2 Biosafety Level-3 Laboratory, School of Public Health and Tropical Medicine, Southern Medical University , Guangzhou, China .

出版信息

AIDS Res Hum Retroviruses. 2016 Sep;32(9):909-17. doi: 10.1089/AID.2015.0359. Epub 2016 May 9.

DOI:10.1089/AID.2015.0359
PMID:27067022
原文链接:https://pmc.ncbi.nlm.nih.gov/articles/PMC5028909/
Abstract

The emergence of drug resistance mutations is increasing after the implementation of highly active antiretroviral therapy. To characterize two novel mutations L228I and Y232H in the primer grip of reverse transcriptase (RT) of HIV-1 circulating recombination form 08_BC (CRF08_BC) subtype, both mutant clones were constructed to determine their impacts on viral phenotypic susceptibility and replication capacity (RC). Results showed that the novel mutation, L228I, conferred a low-level resistance to etravirine by itself. L228I in combination with Y188C displayed a high level of cross-resistance to both nevirapine (NVP) and efavirenz (EFV).
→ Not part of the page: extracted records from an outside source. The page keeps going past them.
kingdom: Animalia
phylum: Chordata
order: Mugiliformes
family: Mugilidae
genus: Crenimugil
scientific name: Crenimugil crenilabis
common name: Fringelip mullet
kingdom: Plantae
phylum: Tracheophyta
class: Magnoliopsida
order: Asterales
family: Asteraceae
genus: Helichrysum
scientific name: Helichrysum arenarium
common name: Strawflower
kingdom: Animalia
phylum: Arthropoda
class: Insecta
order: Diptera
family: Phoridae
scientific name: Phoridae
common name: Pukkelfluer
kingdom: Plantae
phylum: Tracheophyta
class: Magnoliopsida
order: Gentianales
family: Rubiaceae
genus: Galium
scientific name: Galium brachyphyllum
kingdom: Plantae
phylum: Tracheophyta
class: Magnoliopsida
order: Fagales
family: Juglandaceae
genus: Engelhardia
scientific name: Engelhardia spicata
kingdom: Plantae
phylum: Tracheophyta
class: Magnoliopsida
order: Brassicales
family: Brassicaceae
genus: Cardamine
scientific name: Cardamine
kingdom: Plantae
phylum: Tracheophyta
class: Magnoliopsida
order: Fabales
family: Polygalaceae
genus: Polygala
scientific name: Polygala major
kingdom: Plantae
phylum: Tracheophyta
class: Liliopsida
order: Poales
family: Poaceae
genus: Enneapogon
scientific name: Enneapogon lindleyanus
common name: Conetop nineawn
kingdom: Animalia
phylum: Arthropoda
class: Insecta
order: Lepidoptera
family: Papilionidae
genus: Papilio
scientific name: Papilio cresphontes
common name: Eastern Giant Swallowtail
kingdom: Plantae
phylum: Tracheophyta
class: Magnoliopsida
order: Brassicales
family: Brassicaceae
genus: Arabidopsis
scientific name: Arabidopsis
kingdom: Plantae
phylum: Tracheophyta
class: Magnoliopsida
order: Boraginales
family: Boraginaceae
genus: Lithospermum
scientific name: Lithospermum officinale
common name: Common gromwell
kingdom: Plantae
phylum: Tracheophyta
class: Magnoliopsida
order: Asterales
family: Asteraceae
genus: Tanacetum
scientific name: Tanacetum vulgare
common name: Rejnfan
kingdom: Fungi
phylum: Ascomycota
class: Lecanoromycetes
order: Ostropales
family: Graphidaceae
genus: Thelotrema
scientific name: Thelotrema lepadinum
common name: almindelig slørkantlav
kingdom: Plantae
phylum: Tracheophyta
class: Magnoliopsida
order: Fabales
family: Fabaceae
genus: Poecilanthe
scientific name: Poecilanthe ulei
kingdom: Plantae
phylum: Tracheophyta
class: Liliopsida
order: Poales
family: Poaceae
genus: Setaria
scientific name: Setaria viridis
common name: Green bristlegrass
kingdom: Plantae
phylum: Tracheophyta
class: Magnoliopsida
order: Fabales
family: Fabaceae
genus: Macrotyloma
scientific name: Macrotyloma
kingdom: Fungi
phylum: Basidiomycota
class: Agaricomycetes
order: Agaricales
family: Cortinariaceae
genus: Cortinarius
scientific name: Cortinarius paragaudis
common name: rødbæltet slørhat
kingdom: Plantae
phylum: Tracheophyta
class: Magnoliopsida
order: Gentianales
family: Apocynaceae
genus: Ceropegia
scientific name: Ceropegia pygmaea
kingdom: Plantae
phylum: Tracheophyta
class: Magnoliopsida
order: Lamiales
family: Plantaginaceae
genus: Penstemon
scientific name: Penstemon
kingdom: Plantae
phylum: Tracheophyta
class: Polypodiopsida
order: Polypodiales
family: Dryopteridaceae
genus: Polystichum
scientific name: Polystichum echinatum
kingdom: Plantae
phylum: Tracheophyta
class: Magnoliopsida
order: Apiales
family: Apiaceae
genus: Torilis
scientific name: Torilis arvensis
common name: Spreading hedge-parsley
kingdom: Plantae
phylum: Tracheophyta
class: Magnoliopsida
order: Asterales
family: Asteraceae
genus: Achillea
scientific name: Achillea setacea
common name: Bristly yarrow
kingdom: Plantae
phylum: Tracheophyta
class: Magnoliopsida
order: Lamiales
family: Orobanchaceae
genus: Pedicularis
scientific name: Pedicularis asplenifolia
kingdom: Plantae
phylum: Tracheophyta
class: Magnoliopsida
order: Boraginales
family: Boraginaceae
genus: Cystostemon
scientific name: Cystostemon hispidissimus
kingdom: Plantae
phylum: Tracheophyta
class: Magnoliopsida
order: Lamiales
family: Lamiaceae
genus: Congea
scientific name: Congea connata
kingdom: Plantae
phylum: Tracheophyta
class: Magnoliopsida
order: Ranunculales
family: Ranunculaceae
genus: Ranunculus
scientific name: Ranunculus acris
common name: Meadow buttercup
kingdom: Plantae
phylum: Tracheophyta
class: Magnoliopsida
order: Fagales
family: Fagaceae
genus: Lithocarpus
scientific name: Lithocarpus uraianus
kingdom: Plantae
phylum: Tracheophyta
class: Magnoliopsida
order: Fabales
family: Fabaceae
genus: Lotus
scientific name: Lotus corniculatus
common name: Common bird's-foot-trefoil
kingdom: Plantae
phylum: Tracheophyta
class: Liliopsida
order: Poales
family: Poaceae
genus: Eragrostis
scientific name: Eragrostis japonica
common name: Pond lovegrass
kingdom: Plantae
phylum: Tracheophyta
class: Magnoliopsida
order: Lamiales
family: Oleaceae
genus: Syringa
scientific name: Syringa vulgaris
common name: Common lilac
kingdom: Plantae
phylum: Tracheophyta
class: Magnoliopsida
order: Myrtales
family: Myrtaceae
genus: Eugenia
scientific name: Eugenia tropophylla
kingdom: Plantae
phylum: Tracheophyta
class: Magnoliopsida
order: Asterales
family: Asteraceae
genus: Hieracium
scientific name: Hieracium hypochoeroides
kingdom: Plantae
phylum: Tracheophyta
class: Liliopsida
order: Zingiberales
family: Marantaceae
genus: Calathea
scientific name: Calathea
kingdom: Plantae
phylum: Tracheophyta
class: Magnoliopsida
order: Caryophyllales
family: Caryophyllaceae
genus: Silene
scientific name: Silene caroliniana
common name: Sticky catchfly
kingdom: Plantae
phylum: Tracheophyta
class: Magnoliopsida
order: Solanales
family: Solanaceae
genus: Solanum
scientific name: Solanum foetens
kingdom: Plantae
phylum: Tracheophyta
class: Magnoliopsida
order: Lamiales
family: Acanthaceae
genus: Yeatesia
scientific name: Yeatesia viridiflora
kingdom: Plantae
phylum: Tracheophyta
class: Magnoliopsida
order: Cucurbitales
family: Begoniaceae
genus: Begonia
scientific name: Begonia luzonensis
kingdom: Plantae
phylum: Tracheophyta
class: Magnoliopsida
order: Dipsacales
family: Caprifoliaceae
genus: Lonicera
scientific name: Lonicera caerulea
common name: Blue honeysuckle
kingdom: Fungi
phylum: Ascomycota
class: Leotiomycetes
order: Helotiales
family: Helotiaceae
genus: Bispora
The copresence of A139V and Y232H induced a moderate level of resistance to NVP and EFV. Mutations Y188C/L228I, A139V, Y232H, and A139V/Y232H reduced more than 55% of viral RC compared with that of the wild-type (WT) reference virus. Modeling study suggested that the copresence of Y188C/L228I or A139V/Y232H might induce conformational changes to RT, which might result in reduced drug susceptibility and viral RC due to abolished hydrogen bonding or complex interaction with vicinal residues. Our results demonstrated that L228I and Y232H were novel accessory nonnucleoside reverse transcriptase inhibitor resistance-related mutations and provided valuable information for clinicians to design more effective treatment to patients infected with HIV-1 subtype CRF08_BC.

摘要

高效抗逆转录病毒治疗实施后,耐药突变的出现日益增多。为了表征HIV-1循环重组型08_BC(CRF08_BC)亚型逆转录酶(RT)引物结合区的两个新突变L228I和Y232H,构建了两个突变克隆以确定它们对病毒表型易感性和复制能力(RC)的影响。结果显示,新突变L228I本身对依曲韦林产生低水平耐药。L228I与Y188C组合对奈韦拉平(NVP)和依非韦伦(EFV)均表现出高水平交叉耐药。A139V和Y232H共同存在诱导对NVP和EFV产生中度耐药。与野生型(WT)参考病毒相比,突变Y188C/L228I、A139V、Y232H以及A139V/Y232H使病毒RC降低超过55%。建模研究表明,Y188C/L228I或A139V/Y232H共同存在可能诱导RT构象变化,这可能由于氢键消除或与邻近残基的复杂相互作用导致药物敏感性降低和病毒RC下降。我们的结果表明,L228I和Y232H是新的与非核苷类逆转录酶抑制剂耐药相关的辅助性突变,并为临床医生为感染HIV-1 CRF08_BC亚型的患者设计更有效的治疗方案提供了有价值的信息。